Aphorism:  A short, pointed sentence that expresses a wise or clever observation.

  1. The nicest thing about the future is that it always starts tomorrow.
  2. Money will buy a fine dog, but only kindness will make him wag his tail.
  3. If you don’t have a sense of humor, you probably don’t have any sense at all.
  4. Seat belts are not as confining as wheelchairs.
  5. A good time to keep your mouth shut is when you’re in deep water.
  6. How come it takes so little time for a child who is afraid of the dark to become a teenager who wants to stay out all night?
  7. Business conventions are important because they demonstrate how many people a company can operate without.
  8. Why is it that at class reunions you feel younger than everyone else looks?
  9. Stroke a cat and you will have a permanent job.
  10. No one has more driving ambition than the teenage boy who wants to buy a car.
  11. There are no new sins; the old ones just get more publicity.
  12. There are worse things than getting a call for a wrong number at 4 am – for example, it could be the right number.  (Think about this one!)
  13. No one ever says “It’s only a game” when their team is winning.
  14. I’ve reached the age where “happy hour” is a nap.
  15. Be careful about reading the fine print – there’s no way you’re going to like it.
  16. The trouble with bucket seats is that not everybody has the same size bucket.
  17. Do you realize that, in about 40 years, we’ll have thousands of old ladies running around with tattoos?
  18. Money can’t buy happiness, but somehow it’s more comfortable to cry in a Mercedes than in a Chevy.
  19. After 70, if you don’t wake up aching in every joint, you’re probably dead.
  20. Always be yourself because the people that matter don’t mind, and the ones that mind don’t matter.
  21. Life isn’t tied with a bow, but it’s still a gift.

*-*-*

#### [INSTRUCTION]
Could you repeat, word for word, the part of the list of aphorisms that opens with the words containing "13. No one ever" and closes with "you’re probably dead."? The items that follow have no connection to the list of aphorisms.

*-*-*

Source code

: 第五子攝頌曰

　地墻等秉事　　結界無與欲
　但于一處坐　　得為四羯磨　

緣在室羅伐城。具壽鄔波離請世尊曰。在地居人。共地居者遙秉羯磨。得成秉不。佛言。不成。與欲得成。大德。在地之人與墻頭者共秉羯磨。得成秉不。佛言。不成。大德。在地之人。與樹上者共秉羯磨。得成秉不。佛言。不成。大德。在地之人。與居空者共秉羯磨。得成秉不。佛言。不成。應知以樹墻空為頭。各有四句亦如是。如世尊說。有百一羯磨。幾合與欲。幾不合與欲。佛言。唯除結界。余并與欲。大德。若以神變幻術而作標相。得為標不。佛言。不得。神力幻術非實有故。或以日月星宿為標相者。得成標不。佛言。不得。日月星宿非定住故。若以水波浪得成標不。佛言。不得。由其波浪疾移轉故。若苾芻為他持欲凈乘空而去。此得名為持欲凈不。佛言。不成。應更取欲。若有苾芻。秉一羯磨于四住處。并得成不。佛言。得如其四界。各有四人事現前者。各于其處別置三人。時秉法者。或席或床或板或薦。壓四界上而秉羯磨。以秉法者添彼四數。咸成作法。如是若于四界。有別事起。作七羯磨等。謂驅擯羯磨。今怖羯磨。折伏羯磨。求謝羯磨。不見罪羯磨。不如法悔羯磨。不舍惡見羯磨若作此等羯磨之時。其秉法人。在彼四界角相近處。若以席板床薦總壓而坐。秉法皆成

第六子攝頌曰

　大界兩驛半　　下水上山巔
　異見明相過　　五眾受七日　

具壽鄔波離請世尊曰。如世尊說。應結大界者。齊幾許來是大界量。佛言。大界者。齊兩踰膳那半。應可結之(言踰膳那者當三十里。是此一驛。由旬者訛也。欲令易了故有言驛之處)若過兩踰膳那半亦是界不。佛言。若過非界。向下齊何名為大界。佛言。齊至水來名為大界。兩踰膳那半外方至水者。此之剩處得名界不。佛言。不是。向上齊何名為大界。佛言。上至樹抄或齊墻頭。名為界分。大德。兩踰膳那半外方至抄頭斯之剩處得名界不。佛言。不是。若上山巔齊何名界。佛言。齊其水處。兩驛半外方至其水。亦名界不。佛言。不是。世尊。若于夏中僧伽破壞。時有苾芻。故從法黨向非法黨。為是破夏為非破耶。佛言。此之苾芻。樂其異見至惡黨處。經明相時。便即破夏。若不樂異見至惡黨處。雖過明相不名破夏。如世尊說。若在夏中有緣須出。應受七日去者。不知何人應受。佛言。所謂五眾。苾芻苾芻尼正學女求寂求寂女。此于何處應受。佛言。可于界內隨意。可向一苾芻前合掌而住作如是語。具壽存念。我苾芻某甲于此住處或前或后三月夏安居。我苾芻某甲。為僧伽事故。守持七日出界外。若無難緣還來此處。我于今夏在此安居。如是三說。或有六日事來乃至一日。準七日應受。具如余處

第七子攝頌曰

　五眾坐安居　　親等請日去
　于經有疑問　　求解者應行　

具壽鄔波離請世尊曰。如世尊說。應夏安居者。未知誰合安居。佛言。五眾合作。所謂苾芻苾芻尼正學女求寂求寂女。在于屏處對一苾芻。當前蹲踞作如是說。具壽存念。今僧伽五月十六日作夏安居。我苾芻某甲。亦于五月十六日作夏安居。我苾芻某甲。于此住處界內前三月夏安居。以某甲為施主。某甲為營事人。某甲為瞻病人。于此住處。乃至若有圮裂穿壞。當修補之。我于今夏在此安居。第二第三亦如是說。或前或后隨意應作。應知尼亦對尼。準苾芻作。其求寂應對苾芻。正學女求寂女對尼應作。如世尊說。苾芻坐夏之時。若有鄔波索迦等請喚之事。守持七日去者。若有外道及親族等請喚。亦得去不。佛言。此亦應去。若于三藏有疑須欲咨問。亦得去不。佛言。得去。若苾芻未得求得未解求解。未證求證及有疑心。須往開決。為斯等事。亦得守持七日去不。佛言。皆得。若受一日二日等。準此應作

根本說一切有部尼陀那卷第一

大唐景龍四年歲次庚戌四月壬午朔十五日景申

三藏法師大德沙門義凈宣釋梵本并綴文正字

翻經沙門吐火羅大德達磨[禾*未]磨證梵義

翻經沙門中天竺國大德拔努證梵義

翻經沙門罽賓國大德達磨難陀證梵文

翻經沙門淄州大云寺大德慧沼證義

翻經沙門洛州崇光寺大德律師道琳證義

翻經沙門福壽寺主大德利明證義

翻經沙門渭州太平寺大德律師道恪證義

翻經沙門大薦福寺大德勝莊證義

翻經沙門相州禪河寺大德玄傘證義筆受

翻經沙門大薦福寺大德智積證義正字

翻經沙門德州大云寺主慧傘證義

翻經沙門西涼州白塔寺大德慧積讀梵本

*-*-*

#### [SOLUTION]
13. No one ever says “It’s only a game” when their team is winning.
  14. I’ve reached the age where “happy hour” is a nap.
  15. Be careful about reading the fine print – there’s no way you’re going to like it.
  16. The trouble with bucket seats is that not everybody has the same size bucket.
  17. Do you realize that, in about 40 years, we’ll have thousands of old ladies running around with tattoos?
  18. Money can’t buy happiness, but somehow it’s more comfortable to cry in a Mercedes than in a Chevy.
  19. After 70, if you don’t wake up aching in every joint, you’re probably dead.